Saturday, May 27, 2006

Retailing: What's Working Online

NEW YORK - Online retailing has come a long way since the go-go years of the 1990s: It generated $90 billion in revenue for U.S. retailers in 2004 compared with just $8 billion in 1998.

To study how the online strategies of today's successful retailers reflect this maturation, McKinsey analyzed the 100 largest direct retailers in North America. We found that direct retailers with physical stores captured 52% of Internet sales in 2003, while those without stores garnered just 31%. For each group, two broad strategies appear to be most successful. Together, the four models we identified have lessons for all retailers.

Retailers without stores do well as either "efficiency machines" or "niche leaders." The first approach is best for sellers of relatively low-margin products such as CDs, books or computers, because the Web provides the global reach these companies need to gain scale. Efficiency machines--such as Amazon (nasdaq: AMZN - news - people ) and Dell (nasdaq: DELL - news - people )--invest heavily in brand marketing, innovative Web sites and highly efficient sourcing and fulfillment processes. These investments create massive fixed costs, often running into the hundreds of millions of dollars, so efficiency machines must generate annual revenue of at least $750 million to be profitable. Such retailers, once successful, tend to generate strong cash flows, however. Amazon invested more than $400 million in marketing and technology in 2004, for example, while generating $477 million in free cash. The largest efficiency machines drive repeat business by offering deals to customers (for example, Amazon's $79 annual membership, which includes unlimited two-day shipping). Of the top 100 direct retailers, only seven are efficiency machines, yet they account for a quarter of total online revenue.

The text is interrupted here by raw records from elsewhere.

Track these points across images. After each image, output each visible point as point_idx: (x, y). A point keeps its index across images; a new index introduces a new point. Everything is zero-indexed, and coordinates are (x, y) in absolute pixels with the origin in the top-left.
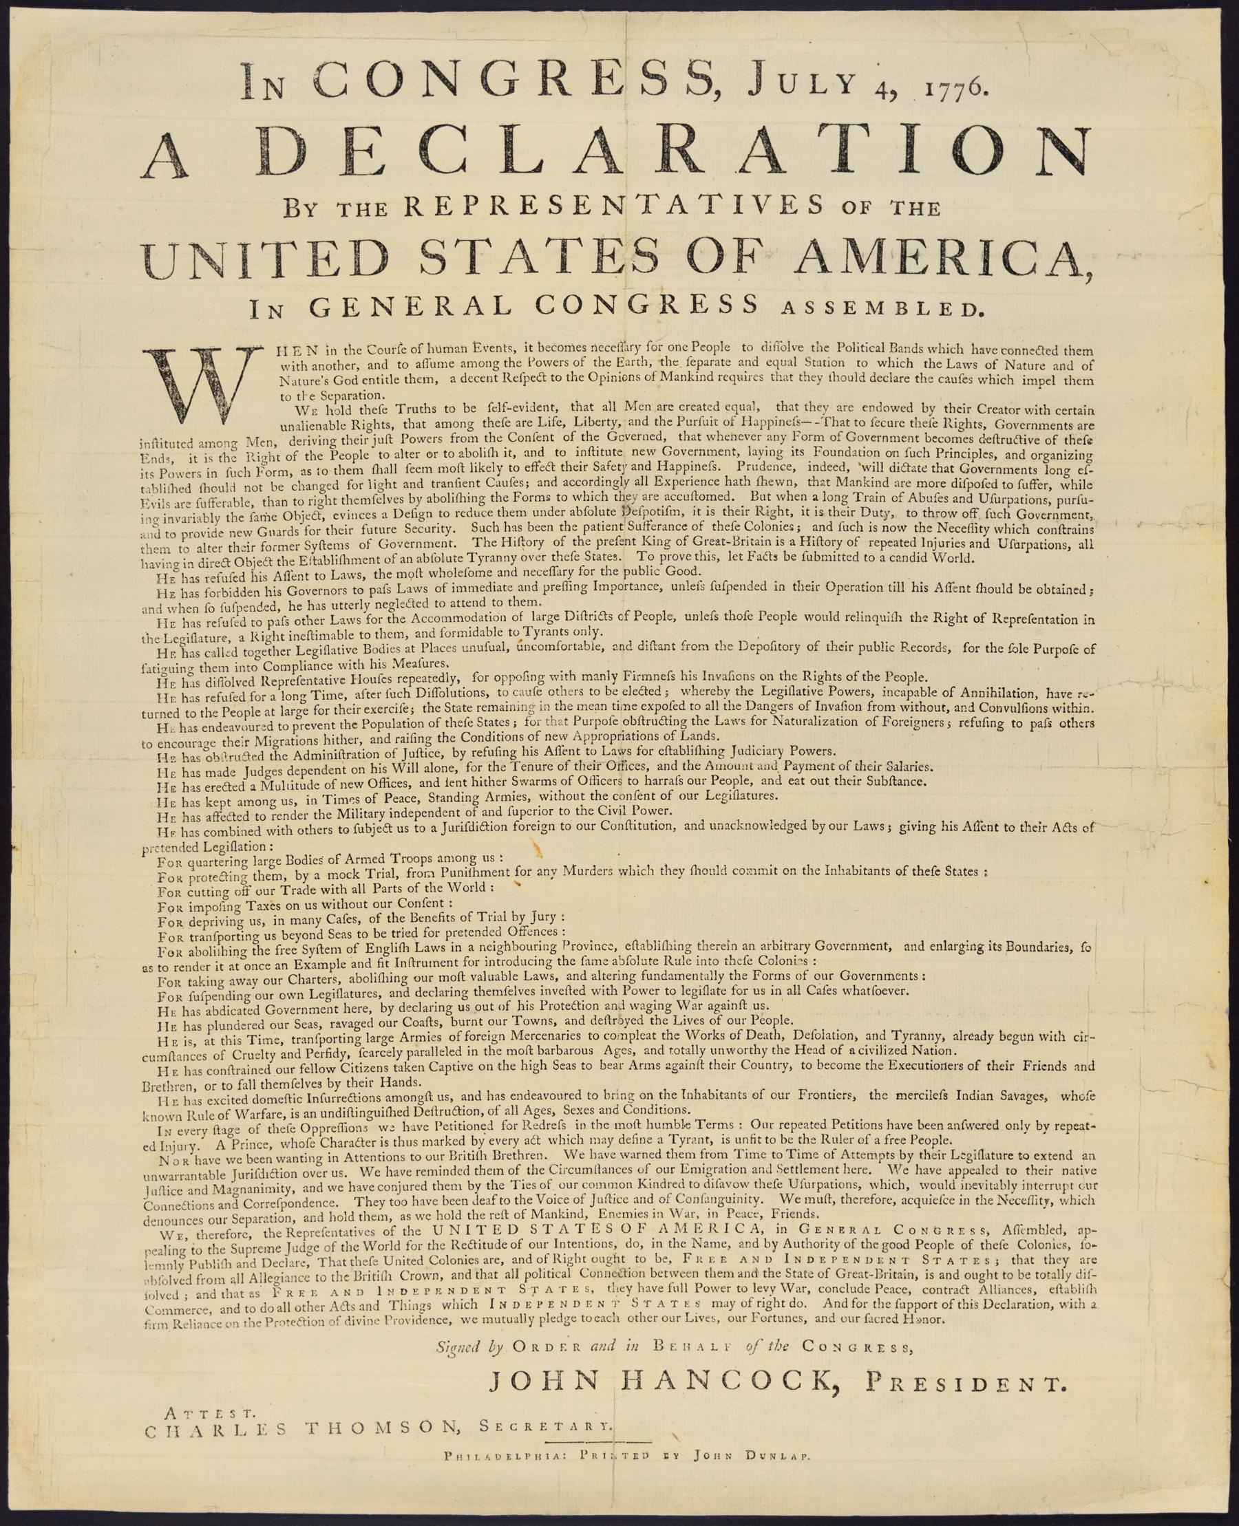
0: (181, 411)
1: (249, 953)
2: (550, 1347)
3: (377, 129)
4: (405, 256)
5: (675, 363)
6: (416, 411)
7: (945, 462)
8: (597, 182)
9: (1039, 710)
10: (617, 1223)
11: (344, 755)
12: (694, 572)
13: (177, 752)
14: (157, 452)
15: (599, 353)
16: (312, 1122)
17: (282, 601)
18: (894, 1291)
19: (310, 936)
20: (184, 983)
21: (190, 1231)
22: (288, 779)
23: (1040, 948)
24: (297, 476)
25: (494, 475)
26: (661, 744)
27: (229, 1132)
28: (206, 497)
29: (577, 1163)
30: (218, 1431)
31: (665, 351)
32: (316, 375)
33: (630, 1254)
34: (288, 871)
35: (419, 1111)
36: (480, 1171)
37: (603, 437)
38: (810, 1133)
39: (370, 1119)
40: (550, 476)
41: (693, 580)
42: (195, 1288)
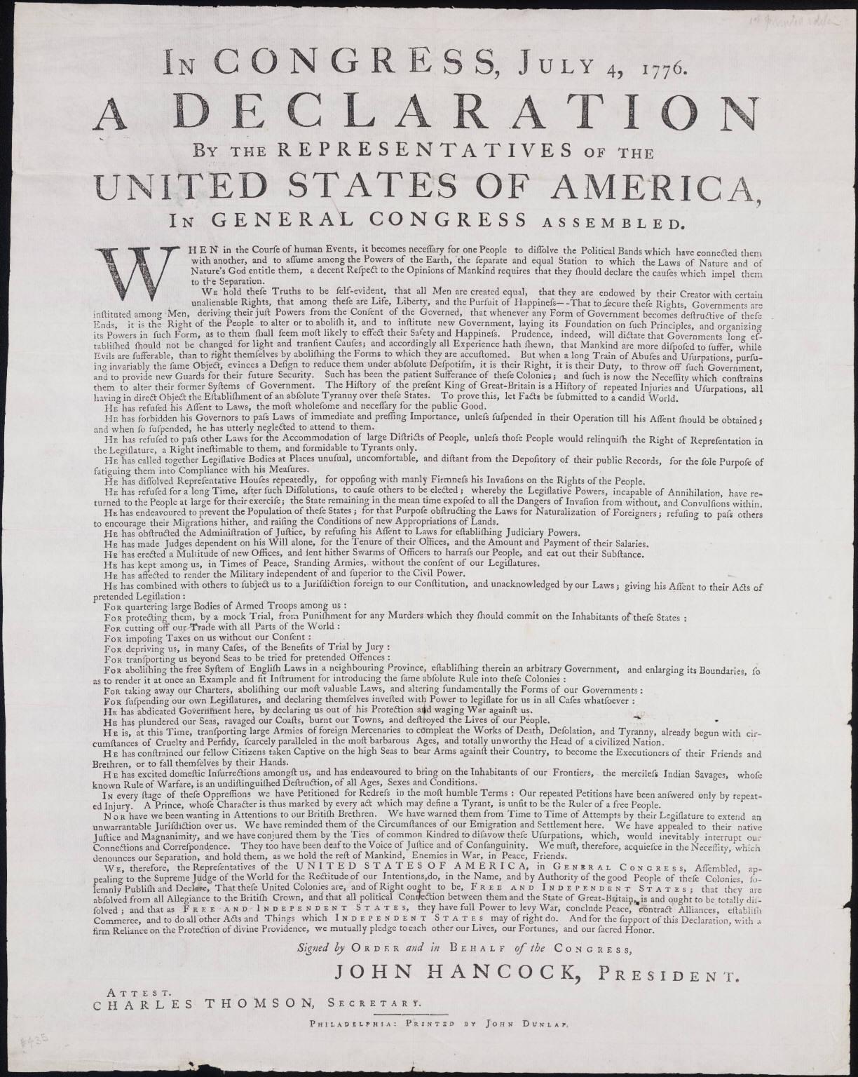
0: (122, 292)
1: (168, 671)
3: (259, 96)
4: (279, 185)
5: (468, 261)
7: (657, 332)
9: (723, 504)
10: (425, 862)
11: (235, 533)
13: (118, 530)
14: (105, 321)
15: (414, 253)
16: (212, 790)
17: (193, 425)
19: (212, 659)
21: (126, 866)
22: (196, 549)
25: (341, 338)
26: (458, 527)
27: (154, 797)
28: (139, 352)
29: (397, 819)
30: (144, 1005)
31: (461, 253)
32: (217, 267)
34: (195, 614)
35: (287, 783)
36: (329, 825)
39: (252, 787)
40: (380, 339)
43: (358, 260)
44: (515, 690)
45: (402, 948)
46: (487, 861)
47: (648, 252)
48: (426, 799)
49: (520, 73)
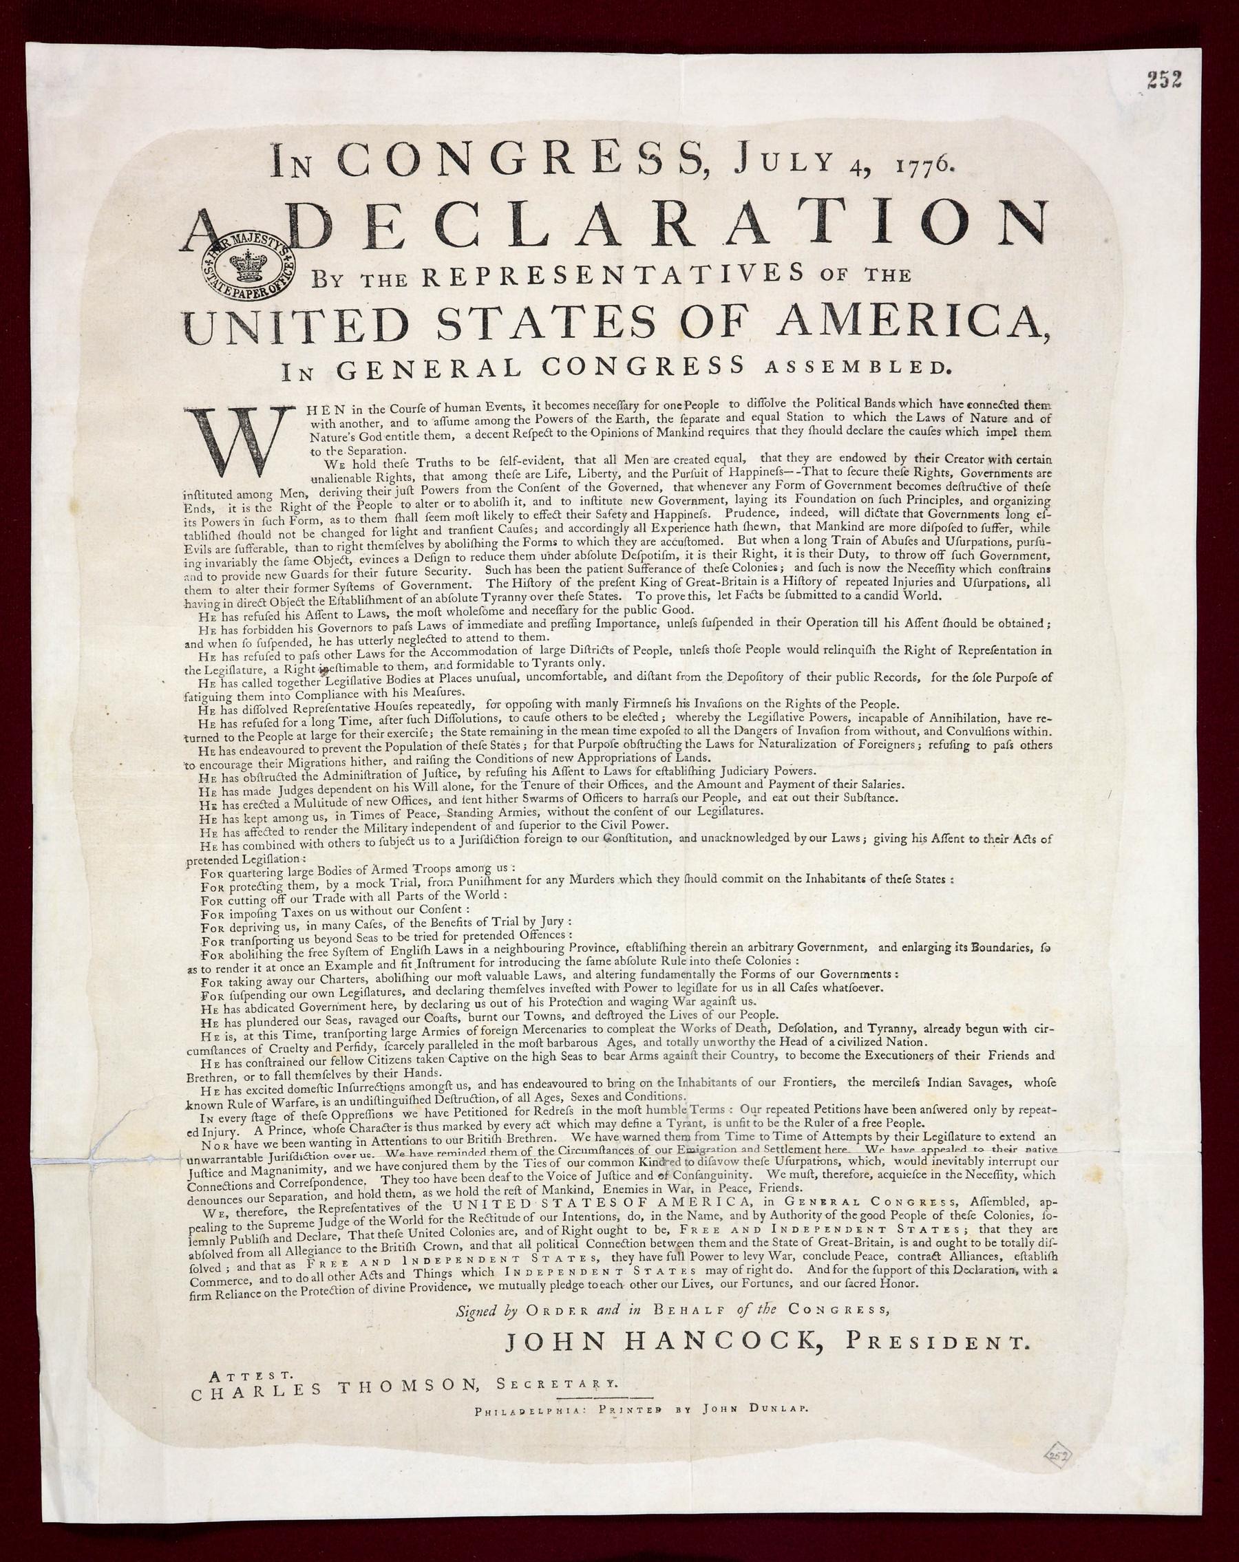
0: (221, 466)
1: (284, 956)
2: (559, 1311)
3: (397, 206)
4: (424, 323)
5: (670, 420)
6: (434, 464)
7: (915, 507)
8: (598, 253)
9: (1001, 732)
10: (620, 1198)
11: (368, 775)
12: (687, 610)
13: (217, 773)
14: (198, 503)
15: (600, 411)
16: (342, 1109)
17: (313, 638)
18: (872, 1258)
19: (342, 939)
20: (225, 983)
21: (230, 1209)
22: (318, 797)
23: (1003, 949)
24: (327, 524)
25: (505, 522)
26: (659, 765)
27: (268, 1119)
28: (244, 543)
29: (583, 1144)
30: (258, 1391)
31: (661, 410)
32: (343, 432)
33: (632, 1226)
34: (320, 882)
35: (440, 1099)
36: (495, 1152)
37: (605, 489)
38: (795, 1117)
39: (395, 1106)
40: (557, 523)
41: (687, 618)
42: (236, 1262)
43: (527, 421)
44: (733, 975)
45: (592, 1310)
46: (699, 1195)
47: (903, 404)
48: (621, 1118)
49: (737, 171)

Niche leaders, such as L. L. Bean and Ross-Simons, sell higher-priced, higher-margin products (like apparel or jewelry) primarily through catalogs and over the Internet. Niche leaders build a loyal customer base by offering quality merchandise, exceptional service or both. The ability to acquire and retain customers is crucial, since most niche leaders are too small to afford expensive brand marketing and must rely instead on targeted online or direct-mail campaigns. The most innovative niche leaders coordinate their channels by making products from their catalogs easy to order online, for example, or by using their Web site to display a wider selection of products than a print catalog could accommodate profitably. The 28 niche leaders we studied generated nearly $15 billion in revenue--17% of which came from the Internet--and account for 6% of total online revenue.